**Input records**:
·····
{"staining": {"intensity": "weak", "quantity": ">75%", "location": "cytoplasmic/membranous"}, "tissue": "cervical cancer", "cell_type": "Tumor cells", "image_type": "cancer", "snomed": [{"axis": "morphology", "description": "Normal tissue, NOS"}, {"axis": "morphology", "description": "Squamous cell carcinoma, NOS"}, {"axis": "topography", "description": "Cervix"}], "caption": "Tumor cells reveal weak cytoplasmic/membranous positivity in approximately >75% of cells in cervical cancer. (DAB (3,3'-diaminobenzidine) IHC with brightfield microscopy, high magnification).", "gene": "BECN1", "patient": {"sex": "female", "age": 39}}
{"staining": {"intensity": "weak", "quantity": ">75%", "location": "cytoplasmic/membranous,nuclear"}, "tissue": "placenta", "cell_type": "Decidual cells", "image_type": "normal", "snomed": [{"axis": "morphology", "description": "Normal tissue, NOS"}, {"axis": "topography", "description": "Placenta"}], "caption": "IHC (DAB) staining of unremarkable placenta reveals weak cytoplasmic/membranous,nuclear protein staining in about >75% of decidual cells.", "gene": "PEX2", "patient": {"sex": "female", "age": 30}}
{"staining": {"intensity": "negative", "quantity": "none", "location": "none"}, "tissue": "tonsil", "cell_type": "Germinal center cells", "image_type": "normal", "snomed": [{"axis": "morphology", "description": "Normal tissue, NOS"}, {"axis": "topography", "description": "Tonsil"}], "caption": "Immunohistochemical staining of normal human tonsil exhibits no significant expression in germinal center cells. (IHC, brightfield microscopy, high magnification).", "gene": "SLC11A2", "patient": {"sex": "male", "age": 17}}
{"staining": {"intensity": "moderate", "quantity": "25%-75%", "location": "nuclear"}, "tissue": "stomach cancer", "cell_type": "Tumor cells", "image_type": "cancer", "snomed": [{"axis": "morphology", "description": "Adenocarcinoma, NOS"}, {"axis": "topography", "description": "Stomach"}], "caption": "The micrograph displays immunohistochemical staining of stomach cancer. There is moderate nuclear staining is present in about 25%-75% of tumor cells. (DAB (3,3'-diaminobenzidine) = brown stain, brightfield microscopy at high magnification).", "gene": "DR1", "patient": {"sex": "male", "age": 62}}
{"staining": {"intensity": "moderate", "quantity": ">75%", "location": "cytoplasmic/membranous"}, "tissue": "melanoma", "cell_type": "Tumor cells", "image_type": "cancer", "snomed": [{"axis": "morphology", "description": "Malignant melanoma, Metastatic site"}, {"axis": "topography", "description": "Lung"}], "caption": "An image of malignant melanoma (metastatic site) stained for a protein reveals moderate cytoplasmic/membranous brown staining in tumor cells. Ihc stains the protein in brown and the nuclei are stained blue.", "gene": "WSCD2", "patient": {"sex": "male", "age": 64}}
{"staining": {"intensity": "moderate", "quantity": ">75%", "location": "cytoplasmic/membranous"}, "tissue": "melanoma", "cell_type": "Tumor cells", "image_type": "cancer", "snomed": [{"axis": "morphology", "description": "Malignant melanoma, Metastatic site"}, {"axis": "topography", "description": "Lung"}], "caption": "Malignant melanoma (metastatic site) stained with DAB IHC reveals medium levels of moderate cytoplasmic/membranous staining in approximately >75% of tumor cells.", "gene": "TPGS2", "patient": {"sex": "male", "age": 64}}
·····
**Problem requirements**: Check each line of the data for "metastatic". Copy the lines where it turns up.

**Solution to this task**:
{"staining": {"intensity": "moderate", "quantity": ">75%", "location": "cytoplasmic/membranous"}, "tissue": "melanoma", "cell_type": "Tumor cells", "image_type": "cancer", "snomed": [{"axis": "morphology", "description": "Malignant melanoma, Metastatic site"}, {"axis": "topography", "description": "Lung"}], "caption": "An image of malignant melanoma (metastatic site) stained for a protein reveals moderate cytoplasmic/membranous brown staining in tumor cells. Ihc stains the protein in brown and the nuclei are stained blue.", "gene": "WSCD2", "patient": {"sex": "male", "age": 64}}
{"staining": {"intensity": "moderate", "quantity": ">75%", "location": "cytoplasmic/membranous"}, "tissue": "melanoma", "cell_type": "Tumor cells", "image_type": "cancer", "snomed": [{"axis": "morphology", "description": "Malignant melanoma, Metastatic site"}, {"axis": "topography", "description": "Lung"}], "caption": "Malignant melanoma (metastatic site) stained with DAB IHC reveals medium levels of moderate cytoplasmic/membranous staining in approximately >75% of tumor cells.", "gene": "TPGS2", "patient": {"sex": "male", "age": 64}}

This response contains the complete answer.